Menurut Komjen Pol. Marthinus, seperti dikonfirmasi pada Rabu (30/4), "Saya meminta para pejabat harus mampu berinteraksi untuk membentuk suatu argumen yang kuat bahwa dalam revisi UU ini penjelasan tentang nama kelembagaan itu menjadi sangat penting dan itu akan kami minta dari para ahli." Kejelasan peran lembaga, khususnya BNN, akan memperjelas upaya penegakan hukum dalam pemberantasan narkotika. Hal ini penting untuk menghindari tumpang tindih kewenangan dan memastikan efektivitas pemberantasan narkotika.
Deputi Hukum dan Kerja Sama BNN, Agus Irianto, turut menyoroti urgensi revisi RUU untuk mencegah degradasi kewenangan antar lembaga penegak hukum. Ia menekankan perlunya revisi untuk menghindari kekacauan hukum akibat perbedaan semangat penegakan hukum. Sebagai contoh, Agus Irianto menyinggung adanya potensi konflik antara keadilan restoratif (restorative justice) dan pemidanaan dalam penanganan kasus narkotika.
Permasalahan dalam RUU Narkotika
BNN mengidentifikasi beberapa poin permasalahan dalam RUU Narkotika yang perlu mendapat perhatian serius. Salah satu masalah utama adalah rumusan ketentuan pidana yang menimbulkan ketidakpastian hukum. Perbedaan pengaturan kewenangan penyidik BNN dan Polri juga menimbulkan ketidakpastian dalam penegakan hukum tindak pidana narkotika dan psikotropika. Hal ini perlu segera diatasi agar proses penegakan hukum dapat berjalan efektif dan konsisten.
Penggunaan harta kekayaan hasil tindak pidana narkotika untuk kegiatan P4GN (Pencegahan dan Pemberantasan Penyalahgunaan dan Peredaran Gelap Narkotika dan Prekursor Narkotika) dan rehabilitasi juga dinilai belum maksimal. BNN mendorong agar revisi RUU dapat mengatasi permasalahan ini. Kejelasan definisi pecandu, penyalahguna, dan korban penyalahgunaan narkotika juga menjadi poin penting yang perlu dibenahi. Saat ini, masih terdapat ketidakjelasan yang berdampak pada penanganan yang sama antara bandar, pengedar, dan pengguna narkotika.

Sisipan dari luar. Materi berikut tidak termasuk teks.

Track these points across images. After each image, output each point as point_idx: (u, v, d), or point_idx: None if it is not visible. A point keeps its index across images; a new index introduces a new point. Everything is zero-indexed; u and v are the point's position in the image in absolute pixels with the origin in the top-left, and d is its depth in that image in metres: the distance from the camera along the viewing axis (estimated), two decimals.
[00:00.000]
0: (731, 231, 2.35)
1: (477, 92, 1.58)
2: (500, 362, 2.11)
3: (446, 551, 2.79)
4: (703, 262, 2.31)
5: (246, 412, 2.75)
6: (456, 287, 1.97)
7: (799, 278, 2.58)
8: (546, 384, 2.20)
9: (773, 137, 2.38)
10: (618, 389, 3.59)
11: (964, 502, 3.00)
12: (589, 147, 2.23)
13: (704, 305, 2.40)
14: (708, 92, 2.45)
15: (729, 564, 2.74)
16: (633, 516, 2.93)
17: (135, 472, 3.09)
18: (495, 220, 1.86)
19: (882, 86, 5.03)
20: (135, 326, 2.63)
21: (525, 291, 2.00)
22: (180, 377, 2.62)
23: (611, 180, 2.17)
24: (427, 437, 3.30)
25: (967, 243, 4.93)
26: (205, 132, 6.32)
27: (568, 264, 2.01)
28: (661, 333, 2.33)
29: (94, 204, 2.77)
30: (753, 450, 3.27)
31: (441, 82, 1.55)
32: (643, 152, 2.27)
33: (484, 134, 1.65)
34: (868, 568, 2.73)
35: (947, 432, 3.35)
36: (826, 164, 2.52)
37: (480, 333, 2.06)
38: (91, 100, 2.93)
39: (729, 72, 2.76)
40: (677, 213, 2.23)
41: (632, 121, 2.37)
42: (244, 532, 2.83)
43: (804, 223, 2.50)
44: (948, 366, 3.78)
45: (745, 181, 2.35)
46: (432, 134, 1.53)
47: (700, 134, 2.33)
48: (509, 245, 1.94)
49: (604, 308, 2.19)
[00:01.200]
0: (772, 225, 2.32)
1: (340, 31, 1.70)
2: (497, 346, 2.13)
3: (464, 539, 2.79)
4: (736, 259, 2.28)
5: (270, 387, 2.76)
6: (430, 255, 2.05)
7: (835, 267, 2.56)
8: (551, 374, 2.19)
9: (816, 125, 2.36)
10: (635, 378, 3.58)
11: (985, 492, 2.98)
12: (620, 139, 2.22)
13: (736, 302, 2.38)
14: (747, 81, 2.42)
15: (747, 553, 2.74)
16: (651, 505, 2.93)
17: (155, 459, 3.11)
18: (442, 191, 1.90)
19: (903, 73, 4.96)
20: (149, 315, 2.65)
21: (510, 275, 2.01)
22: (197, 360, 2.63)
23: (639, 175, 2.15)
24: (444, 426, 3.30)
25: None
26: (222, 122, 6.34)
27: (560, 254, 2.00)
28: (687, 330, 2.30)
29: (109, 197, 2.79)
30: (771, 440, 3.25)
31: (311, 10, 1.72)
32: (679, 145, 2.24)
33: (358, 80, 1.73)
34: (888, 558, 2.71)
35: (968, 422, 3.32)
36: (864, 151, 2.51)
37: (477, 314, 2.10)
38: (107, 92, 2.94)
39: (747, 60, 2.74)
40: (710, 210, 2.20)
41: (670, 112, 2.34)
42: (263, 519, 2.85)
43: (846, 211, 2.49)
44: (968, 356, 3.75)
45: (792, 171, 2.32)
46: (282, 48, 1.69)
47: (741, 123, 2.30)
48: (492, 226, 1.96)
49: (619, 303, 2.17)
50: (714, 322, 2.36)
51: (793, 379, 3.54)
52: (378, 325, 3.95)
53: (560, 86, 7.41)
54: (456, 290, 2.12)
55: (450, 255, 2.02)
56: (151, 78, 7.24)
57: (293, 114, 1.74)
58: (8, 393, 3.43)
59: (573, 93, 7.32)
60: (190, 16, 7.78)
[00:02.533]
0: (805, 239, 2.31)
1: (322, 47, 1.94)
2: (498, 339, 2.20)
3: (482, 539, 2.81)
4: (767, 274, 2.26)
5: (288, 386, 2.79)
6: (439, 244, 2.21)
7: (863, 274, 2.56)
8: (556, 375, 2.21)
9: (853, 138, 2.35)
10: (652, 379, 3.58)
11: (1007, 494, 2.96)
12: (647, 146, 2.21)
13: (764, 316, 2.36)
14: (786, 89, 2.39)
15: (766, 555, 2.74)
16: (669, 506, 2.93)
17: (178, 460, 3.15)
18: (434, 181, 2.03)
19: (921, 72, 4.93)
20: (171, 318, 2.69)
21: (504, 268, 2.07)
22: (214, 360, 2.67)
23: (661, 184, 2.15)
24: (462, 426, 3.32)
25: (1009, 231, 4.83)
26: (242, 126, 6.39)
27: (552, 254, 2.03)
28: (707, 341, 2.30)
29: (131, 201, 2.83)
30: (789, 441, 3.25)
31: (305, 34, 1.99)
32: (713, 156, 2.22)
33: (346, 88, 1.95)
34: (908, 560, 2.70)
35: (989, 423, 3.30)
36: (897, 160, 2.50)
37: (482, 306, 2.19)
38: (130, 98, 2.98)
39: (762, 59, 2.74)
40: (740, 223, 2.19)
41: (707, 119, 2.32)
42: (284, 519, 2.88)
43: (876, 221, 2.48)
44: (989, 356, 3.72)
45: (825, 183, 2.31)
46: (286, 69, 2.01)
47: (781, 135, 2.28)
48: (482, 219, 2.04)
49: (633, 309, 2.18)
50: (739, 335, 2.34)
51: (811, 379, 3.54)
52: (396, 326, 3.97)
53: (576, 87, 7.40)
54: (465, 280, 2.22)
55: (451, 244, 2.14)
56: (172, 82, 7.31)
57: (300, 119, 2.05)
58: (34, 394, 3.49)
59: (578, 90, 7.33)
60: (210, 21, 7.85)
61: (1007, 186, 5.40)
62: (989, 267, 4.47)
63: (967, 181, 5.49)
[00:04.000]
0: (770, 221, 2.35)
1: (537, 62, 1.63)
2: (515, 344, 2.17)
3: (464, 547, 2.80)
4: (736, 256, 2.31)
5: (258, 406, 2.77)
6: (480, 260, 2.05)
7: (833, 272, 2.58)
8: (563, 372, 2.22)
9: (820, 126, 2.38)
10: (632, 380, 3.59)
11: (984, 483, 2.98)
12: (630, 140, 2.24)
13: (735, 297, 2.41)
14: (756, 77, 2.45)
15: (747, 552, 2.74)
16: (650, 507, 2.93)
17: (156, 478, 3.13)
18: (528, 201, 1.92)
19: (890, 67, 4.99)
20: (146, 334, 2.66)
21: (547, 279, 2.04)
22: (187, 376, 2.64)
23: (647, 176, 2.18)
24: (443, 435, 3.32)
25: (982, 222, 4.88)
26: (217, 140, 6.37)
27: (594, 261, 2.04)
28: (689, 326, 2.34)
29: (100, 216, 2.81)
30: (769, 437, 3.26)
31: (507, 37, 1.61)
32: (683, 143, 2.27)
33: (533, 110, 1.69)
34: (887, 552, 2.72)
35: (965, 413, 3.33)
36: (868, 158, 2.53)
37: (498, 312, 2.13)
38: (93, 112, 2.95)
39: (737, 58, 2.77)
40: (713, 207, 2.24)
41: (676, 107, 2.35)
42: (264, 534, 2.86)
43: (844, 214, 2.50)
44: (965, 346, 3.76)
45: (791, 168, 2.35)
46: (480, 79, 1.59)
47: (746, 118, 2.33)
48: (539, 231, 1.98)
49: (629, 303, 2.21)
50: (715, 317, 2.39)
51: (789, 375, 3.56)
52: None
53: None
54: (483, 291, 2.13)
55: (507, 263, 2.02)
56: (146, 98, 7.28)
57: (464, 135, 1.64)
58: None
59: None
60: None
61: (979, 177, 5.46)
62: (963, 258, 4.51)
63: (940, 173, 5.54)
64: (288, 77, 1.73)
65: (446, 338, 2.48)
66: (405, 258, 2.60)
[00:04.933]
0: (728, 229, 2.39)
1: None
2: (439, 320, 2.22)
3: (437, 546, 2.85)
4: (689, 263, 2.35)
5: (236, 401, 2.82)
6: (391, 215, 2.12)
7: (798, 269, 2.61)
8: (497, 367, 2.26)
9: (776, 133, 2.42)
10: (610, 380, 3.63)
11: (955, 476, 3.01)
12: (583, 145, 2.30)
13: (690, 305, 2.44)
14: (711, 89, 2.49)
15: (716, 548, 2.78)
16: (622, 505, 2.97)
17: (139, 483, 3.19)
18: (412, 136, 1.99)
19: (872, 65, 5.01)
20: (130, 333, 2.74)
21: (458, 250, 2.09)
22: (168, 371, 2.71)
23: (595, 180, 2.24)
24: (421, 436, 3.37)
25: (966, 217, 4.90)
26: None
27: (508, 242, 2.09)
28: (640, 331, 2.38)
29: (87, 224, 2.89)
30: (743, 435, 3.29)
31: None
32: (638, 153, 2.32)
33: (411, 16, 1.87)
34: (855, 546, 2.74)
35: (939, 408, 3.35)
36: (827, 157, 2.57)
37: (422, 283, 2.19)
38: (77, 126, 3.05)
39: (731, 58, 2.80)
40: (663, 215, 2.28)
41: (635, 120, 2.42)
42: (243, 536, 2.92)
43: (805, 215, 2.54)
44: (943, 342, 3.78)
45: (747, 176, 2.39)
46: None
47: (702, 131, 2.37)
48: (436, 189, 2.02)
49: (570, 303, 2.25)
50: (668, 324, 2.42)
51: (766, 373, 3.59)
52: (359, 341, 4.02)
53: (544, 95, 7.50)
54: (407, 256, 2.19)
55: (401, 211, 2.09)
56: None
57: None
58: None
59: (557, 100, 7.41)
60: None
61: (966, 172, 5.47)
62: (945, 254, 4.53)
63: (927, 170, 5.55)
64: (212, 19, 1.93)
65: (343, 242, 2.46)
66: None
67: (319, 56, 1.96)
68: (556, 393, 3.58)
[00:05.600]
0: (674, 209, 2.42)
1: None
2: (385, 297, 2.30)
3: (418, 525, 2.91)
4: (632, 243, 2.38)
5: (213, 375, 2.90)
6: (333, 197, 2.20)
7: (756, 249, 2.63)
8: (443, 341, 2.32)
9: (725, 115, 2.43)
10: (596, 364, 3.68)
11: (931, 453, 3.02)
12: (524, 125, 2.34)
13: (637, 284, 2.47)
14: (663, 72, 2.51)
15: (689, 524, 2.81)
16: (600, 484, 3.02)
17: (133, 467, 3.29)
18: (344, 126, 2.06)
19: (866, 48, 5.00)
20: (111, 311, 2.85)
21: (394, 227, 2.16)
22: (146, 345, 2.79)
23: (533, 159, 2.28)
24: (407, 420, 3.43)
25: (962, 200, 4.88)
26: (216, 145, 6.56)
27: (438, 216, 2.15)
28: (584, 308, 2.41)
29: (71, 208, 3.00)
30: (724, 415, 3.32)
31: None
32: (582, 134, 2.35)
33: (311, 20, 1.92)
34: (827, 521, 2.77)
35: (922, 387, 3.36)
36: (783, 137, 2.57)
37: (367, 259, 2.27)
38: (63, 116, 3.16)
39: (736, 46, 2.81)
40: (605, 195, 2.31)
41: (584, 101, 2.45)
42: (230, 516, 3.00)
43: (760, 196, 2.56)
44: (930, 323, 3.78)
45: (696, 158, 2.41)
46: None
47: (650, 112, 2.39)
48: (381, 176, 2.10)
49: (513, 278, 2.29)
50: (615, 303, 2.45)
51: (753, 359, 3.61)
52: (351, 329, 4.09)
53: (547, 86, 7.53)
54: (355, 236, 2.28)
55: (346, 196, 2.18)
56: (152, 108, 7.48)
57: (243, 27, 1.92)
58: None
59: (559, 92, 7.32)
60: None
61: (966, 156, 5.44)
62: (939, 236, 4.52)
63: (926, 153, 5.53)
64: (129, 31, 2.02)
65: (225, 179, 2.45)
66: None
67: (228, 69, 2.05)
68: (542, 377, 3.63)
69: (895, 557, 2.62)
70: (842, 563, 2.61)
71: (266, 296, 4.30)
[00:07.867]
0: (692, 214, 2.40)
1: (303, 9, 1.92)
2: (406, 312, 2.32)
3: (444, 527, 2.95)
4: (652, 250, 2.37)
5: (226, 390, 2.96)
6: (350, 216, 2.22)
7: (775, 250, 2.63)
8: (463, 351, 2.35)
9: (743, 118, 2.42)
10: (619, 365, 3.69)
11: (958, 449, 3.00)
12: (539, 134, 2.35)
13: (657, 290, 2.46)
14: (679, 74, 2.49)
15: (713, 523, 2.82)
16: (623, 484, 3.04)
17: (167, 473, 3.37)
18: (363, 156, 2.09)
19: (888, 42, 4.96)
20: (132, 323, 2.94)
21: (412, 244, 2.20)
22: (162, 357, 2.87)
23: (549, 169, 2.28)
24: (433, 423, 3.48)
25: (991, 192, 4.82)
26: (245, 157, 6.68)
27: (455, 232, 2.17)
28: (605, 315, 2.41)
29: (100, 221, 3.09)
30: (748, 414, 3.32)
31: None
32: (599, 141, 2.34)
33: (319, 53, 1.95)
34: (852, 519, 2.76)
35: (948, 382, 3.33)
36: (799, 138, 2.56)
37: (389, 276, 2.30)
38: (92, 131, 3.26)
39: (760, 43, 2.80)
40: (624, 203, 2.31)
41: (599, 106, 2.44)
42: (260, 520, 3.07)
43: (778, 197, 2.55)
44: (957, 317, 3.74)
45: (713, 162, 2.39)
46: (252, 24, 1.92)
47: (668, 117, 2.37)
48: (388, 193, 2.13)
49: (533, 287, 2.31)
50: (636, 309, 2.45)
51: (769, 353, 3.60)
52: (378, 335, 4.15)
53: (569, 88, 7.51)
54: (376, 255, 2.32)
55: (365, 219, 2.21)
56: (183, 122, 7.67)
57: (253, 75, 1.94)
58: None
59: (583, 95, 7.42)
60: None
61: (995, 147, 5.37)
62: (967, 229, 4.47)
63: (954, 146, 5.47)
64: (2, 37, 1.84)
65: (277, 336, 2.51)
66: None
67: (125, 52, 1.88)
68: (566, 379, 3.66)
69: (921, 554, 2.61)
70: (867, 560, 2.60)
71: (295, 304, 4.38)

Standarisasi lembaga rehabilitasi narkotika, baik pemerintah maupun swasta, juga perlu diperhatikan. Peran Tim Asesmen Terpadu (TAT) dalam menganalisis tingkat kecanduan dan menentukan model penanganan juga dinilai belum optimal. Revisi RUU diharapkan dapat mengatasi semua permasalahan tersebut.
Sarasehan RUU Narkotika
Sarasehan yang digelar BNN mengundang beberapa narasumber ahli, termasuk Guru Besar Fakultas Hukum Universitas Indonesia, Prof. Harkristuti Harkrisnowo, Direktur Harmonisasi Peraturan Perundang-Undangan I Dirjen Peraturan Perundang-Undangan Kementerian Hukum, Roberia, dan Deputi Hukum dan Kerja Sama BNN, Agus Irianto. Diskusi ini bertujuan untuk merumuskan solusi atas permasalahan yang dihadapi dalam revisi RUU Narkotika dan memastikan revisi RUU ini dapat menghasilkan sistem penegakan hukum yang lebih efektif dan berkeadilan.
Kesimpulannya, revisi RUU Narkotika harus memperhatikan secara seksama berbagai aspek, termasuk kejelasan kewenangan dan peran lembaga, definisi yang tepat, serta optimalisasi penggunaan aset hasil kejahatan narkotika. Tujuan utama revisi ini adalah untuk menciptakan sistem yang lebih efektif dalam memberantas narkotika dan melindungi masyarakat dari bahaya penyalahgunaan narkotika.